The LA Times today has a disapproving article about the new Canadian Conservative Party-led government’s move from registering guns to arresting criminals.
Police began kicking down doors before dawn on a chilly May morning while gang members in Toronto’s Jamestown neighborhood still slept. By lunchtime, officers had made 106 arrests, collected 33 guns and announced that they had broken an international gun ring run by the notorious Jamestown Crew.
The raid was a shot across the bow from newly elected Prime Minister Stephen Harper, who says his Conservative Party government is going to spend its money on crime control, not gun control.
The sweep came two days after Harper announced plans to dismantle Canada’s controversial gun registry — a system reviled by conservatives and gun owners, but lauded by others for reducing homicides and helping police.
The article makes a case for Canada’s peacefulness:
Compared with the United States, where there are 220 million guns among 300 million people, and 10,800 gun-related homicides in 2004, Canada is a peaceful backwater, with 7.1 million registered guns and only 175 gun homicides that year. Los Angeles alone had 416 gun-related killings that year.
But whether out of laziness or other motives, Maggie Farley fails to do some simple math:
Canada vs. US Gun ownership & Gun Homicide
|population in 000’s
|guns in 000’s
|per 1000 people
|per 1000 guns
So the US has 9 times Canada’s population, and 53 times the number of firearms murders (Canada’s numbers from the Times article, the 2004 US numbers from the FBI Uniform Crime Reports). We have 31 times the number of guns.
So we have 5.9 times the number of murders/person and 1.7 times the number of guns. These may suggest that there’s something cultural afoot, instead.
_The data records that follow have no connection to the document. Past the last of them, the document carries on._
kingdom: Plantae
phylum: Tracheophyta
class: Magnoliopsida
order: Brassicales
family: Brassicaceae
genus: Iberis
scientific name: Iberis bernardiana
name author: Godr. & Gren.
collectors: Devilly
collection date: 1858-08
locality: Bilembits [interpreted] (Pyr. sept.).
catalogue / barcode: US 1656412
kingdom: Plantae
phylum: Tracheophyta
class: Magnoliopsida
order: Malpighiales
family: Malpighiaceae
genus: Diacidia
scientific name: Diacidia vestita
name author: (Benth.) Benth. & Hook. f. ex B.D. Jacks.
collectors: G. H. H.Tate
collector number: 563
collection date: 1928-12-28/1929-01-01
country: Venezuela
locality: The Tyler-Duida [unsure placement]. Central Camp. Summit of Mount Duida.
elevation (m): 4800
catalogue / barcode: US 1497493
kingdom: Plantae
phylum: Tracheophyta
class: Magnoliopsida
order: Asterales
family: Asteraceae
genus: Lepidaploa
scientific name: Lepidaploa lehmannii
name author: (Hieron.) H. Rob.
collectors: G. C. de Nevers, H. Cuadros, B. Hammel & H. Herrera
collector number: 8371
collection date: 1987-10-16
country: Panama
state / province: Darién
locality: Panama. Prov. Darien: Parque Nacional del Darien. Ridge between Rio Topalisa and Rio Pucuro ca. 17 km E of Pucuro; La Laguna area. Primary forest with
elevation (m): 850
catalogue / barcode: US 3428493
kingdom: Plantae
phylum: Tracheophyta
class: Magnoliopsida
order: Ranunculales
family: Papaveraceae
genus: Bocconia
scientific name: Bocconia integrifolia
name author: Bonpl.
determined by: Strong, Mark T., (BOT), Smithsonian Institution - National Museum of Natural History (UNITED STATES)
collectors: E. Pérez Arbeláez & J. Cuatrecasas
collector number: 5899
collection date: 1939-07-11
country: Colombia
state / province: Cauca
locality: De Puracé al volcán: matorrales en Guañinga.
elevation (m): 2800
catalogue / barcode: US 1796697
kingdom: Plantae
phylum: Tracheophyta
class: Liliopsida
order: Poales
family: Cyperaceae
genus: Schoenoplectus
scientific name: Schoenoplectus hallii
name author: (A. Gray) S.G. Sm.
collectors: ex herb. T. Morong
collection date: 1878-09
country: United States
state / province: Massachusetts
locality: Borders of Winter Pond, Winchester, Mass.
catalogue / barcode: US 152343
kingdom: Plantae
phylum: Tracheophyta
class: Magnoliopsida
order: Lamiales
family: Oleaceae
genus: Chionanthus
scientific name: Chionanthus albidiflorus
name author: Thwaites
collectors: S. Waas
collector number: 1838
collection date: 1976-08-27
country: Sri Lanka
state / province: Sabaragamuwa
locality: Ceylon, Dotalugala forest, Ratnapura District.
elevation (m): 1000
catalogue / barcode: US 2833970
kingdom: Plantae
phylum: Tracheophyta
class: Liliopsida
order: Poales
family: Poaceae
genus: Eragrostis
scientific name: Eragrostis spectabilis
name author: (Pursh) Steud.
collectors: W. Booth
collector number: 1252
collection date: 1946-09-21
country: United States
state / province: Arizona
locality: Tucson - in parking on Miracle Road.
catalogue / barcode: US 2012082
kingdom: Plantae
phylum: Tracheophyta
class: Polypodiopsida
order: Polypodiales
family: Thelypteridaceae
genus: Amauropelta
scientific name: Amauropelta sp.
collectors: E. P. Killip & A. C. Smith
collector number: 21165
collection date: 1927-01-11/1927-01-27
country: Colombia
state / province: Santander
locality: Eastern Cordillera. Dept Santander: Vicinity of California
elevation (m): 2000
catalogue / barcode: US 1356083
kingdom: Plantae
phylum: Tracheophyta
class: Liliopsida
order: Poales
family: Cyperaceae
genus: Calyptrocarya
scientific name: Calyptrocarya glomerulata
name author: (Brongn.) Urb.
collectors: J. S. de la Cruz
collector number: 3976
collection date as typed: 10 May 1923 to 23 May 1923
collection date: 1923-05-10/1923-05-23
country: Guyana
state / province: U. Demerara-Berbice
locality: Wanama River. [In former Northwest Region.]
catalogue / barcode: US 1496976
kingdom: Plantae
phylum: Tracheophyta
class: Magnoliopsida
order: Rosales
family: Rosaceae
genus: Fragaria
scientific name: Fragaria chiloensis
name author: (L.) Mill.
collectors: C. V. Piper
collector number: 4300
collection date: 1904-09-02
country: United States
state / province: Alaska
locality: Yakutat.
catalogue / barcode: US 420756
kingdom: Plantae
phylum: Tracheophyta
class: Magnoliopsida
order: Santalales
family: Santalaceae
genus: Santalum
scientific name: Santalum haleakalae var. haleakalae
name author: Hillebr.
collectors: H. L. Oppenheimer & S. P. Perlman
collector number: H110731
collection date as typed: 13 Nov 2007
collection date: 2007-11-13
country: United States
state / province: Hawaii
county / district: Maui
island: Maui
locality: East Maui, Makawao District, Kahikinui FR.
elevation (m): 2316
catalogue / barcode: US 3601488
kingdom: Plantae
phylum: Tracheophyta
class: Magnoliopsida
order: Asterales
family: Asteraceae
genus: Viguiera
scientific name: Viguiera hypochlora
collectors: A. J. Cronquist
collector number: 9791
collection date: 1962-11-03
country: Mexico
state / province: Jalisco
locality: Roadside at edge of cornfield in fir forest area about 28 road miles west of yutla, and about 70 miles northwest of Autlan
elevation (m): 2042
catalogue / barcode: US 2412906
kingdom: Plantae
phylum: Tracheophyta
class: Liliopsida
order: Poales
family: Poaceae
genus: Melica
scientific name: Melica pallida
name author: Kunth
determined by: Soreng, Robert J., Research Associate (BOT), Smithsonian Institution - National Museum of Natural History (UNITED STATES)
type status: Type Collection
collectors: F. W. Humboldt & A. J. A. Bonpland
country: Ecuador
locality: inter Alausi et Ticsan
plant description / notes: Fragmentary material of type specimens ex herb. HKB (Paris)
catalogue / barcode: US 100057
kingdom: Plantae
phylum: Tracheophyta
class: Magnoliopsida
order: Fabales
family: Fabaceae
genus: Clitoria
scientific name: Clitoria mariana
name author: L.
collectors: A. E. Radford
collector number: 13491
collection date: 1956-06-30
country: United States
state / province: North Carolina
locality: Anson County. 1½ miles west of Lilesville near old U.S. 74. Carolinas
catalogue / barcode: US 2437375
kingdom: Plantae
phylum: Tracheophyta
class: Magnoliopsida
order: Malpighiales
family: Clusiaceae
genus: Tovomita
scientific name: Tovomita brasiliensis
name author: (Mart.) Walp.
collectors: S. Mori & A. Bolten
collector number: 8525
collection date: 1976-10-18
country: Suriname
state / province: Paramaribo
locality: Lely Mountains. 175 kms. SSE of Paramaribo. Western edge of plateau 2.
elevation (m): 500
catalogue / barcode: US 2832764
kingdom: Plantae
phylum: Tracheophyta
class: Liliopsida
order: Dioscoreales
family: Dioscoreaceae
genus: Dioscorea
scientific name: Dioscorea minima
But Canada’s gang-related killings have gone up fourfold in a decade, along with the growth of gangs largely imported from the U.S. that attract what police and social workers describe as young black males from mostly West Indian immigrant families. And with the gangsta culture come the guns.
“If you want a gun, you can get one in a day, a couple of hours maybe,” said Andrew Bacchus, 30, founder of Toronto’s Vice Lords gang who is now working with Breaking the Cycle, a gang-exiting program. “The gun registry hasn’t made any difference on that.”
Homicide rates have increased, but shootings have mostly been confined to neighborhoods inhabited by gangs, such as Jamestown in the northeast part of the city. But the death last year of a 15-year-old girl caught in gang crossfire in a downtown shopping center the day after Christmas — and in the middle of an election campaign — was a turning point.
Fighting crime became a part of nearly every stump speech, a theme that hit home not just with Conservatives, but with middle-class voters across the spectrum. Harper promised stricter sentencing, but also a repeal of the gun registry, saying the millions it cost a year to track hunters would be better used for cracking down on gangs.
The article makes two of the three arguments I’ll make about a program like Canada’s.
1. It doesn’t work.
Washington DC and New York City are among the highest crime cities in the US, and yet have the most Draconian firearms laws.
2. It costs a lot – financially in this case – and that money would be better spent on other programs to reduce crime.
The registry was an obvious target. When it was created a little more than a decade ago, it was expected to cost only a few million dollars, and to be largely self-sustained by user fees. The expense of creating an extensive computerized database spiraled out of control, however, and an auditor general’s report this month estimated the cost to be nearly $1 billion over 10 years. It also showed that officials with the former Liberal Party government buried budget overruns so they wouldn’t have to go before Parliament to seek more money.
So if it has halved the firearms death rate in Canada, from 350 to 175, it has saved 175 people a year, or 1,750 people over ten years at a cost of a billion dollars. I’ve got to believe that you can do better than that by spending the money somewhere else.
My third reason is visible outside my dining room window, in the park across the street that’s just being renovated.
The playground used to have a 20’tall climbing structure and slide that was one of the most heavily used in the park. It’s gone now, because it’s considered unsafe to let children play in an environment where they might injure themselves. There are new standards for playground equipment, and many of the favorites that my older sons played on are now illegal.
The idea that we would leave people free to make mistakes in order to create a culture of responsibility is one of the major victims of laws like those gun control aimed not at legitimately restricting some aspect of firearms ownership (and I do think there are legitimate restrictions we could enact). Instead they are about changing the culture:
Although it doesn’t directly address the problem of illegal handguns, the registry helps create a culture in which guns are seen as dangerous and owners are held accountable, said Wendy Cukier, a professor of justice studies at Ryerson University and the co-author of the book “The Global Gun Epidemic.”
And that’s why people like me, who believe that some firearms regulations can have impacts and are sensible and equitable tend to side with the absolutists.
Because regulators like Prof, Cukier don’t really care if the regulations work, or if they are the best expenditure of the state’s money or legitimacy.
They just want a world where there are no guns, and no playground equipment is more than 4′ off the ground.